TESTO DI PARTENZA:
——————————
Doppiata senza gravi danni la seconda Pasqua col Covid, è subentrata una pausa di relativa tranquillità che spinge alle più curiose ed improbabili riflessioni. La notte tra la Pasqua e il lunedì in Albis, complice una comprensibile ma leggera pesantezza di stomaco, mi è capitato di osservare quanto ricorrente sia il numero sette nella cultura e nel costume di noi occidentali. Ho quindi raccolto mentalmente una quantità di fatti, di luoghi e di personaggi contrassegnati dal magico “sette”, il numero perfetto. Dopo di che li ho pazientemente annotati, fatte le debite verifiche, ed in serata ne ho dato lettura con grande eccitazione a mia moglie che sedeva di fronte al televisore.
Ho cominciato con le cose più ovvie: i sette giorni della settimana, le sette note, i sette colori dell’arcobaleno, i sette pianeti (prima delle nuove scoperte), le sette (vaghe!) stelle dell’Orsa, le sette meraviglie del mondo (in gran parte andate distrutte dal tempo ma poi reintegrate con Salvini e Renzi, le nuove meraviglie che tutto il mondo ci invidia), i sette mari di cui scrisse Erodoto, i sette savi ricordati da Platone, i sette contro Tebe creati da Eschilo e anche i sette metalli alchemici.
Poi le ho elencato elementi più prossimi alla nostra storia, come i sette colli e i sette re di Roma, seguiti dalla ricchissima fioritura della religione giudaico-cristiana che inizia con i sette giorni della Creazione e prosegue con i sette sigilli dell’Apocalisse, i sette peccati capitali, le sette virtù teologali, i sette sacramenti, i sette doni dello Spirito Santo, le ultime sette parole di Cristo, le sette opere di misericordia che ispirarono Caravaggio, solo per citare i più comuni. Senza dimenticare “I sette pilastri della Saggezza”, citati nel “Libro dei Proverbi” e adottati anche come titolo all’autobiografia di Lawrence d’Arabia. Alla saggezza popolare risalgono invece le proverbiali sette camicie che tuttora molti sono costretti a sudare per tirare avanti.
Così come il sette nelle carte da gioco: il tre-sette e il sette e mezzo e, nella scopa, il famoso Settebello che dette il nome a qualcosa cui hanno fatto ricorso tanti di noi, da quando le Ferrovie dello Stato ne inaugurarono l’adozione sulla linea Milano-Napoli.
——————————
ESTRATTO DEI DATI:

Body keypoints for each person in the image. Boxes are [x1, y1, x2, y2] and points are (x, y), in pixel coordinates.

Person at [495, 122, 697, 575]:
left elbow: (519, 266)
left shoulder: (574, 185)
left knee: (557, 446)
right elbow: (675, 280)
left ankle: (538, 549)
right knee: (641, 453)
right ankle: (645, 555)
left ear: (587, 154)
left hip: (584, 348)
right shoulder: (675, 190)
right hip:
——————————
COMPITO ASSEGNATO: Estrai dal testo sul numero sette il brano che comincia con le parole "Ho cominciato con" e si chiude con "sette metalli alchemici.", copiandolo parola per parola.

RISPOSTA:
Ho cominciato con le cose più ovvie: i sette giorni della settimana, le sette note, i sette colori dell’arcobaleno, i sette pianeti (prima delle nuove scoperte), le sette (vaghe!) stelle dell’Orsa, le sette meraviglie del mondo (in gran parte andate distrutte dal tempo ma poi reintegrate con Salvini e Renzi, le nuove meraviglie che tutto il mondo ci invidia), i sette mari di cui scrisse Erodoto, i sette savi ricordati da Platone, i sette contro Tebe creati da Eschilo e anche i sette metalli alchemici.